» Problem requirements: Find the lines holding the string "二樓會議室" in the data, then copy all of them.

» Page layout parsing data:
[Start of Attachment]
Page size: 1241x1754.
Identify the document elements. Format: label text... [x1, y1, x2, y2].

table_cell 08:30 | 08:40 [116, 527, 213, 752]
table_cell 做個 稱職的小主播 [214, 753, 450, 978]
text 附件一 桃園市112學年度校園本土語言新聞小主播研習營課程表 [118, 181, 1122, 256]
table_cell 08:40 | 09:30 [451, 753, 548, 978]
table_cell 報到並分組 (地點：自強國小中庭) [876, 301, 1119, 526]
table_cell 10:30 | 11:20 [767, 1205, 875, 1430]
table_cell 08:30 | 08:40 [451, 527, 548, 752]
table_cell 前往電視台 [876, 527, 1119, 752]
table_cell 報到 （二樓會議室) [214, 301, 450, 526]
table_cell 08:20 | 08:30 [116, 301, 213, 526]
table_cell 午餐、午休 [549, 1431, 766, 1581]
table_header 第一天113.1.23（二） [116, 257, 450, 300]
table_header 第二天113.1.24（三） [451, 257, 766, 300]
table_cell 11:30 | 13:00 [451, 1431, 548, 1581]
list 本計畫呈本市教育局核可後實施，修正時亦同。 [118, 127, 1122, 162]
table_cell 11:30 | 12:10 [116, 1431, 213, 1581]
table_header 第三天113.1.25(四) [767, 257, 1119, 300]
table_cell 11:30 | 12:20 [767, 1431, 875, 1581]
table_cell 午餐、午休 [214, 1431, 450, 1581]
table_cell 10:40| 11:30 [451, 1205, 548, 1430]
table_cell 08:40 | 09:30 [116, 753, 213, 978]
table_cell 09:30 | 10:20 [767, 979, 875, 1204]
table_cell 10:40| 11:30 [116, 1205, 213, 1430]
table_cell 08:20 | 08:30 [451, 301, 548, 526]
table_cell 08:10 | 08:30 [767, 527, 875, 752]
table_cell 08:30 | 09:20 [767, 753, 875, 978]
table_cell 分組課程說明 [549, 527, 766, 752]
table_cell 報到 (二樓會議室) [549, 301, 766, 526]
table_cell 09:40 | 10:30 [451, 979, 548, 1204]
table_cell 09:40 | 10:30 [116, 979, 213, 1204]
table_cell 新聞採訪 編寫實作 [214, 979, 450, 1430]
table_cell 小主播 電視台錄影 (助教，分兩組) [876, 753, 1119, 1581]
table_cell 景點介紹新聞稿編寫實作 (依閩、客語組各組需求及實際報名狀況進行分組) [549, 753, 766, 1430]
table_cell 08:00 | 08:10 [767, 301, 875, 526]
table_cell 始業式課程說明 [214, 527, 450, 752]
[End of Attachment]
» Your response:
table_cell 報到 （二樓會議室) [214, 301, 450, 526]
table_cell 報到 (二樓會議室) [549, 301, 766, 526]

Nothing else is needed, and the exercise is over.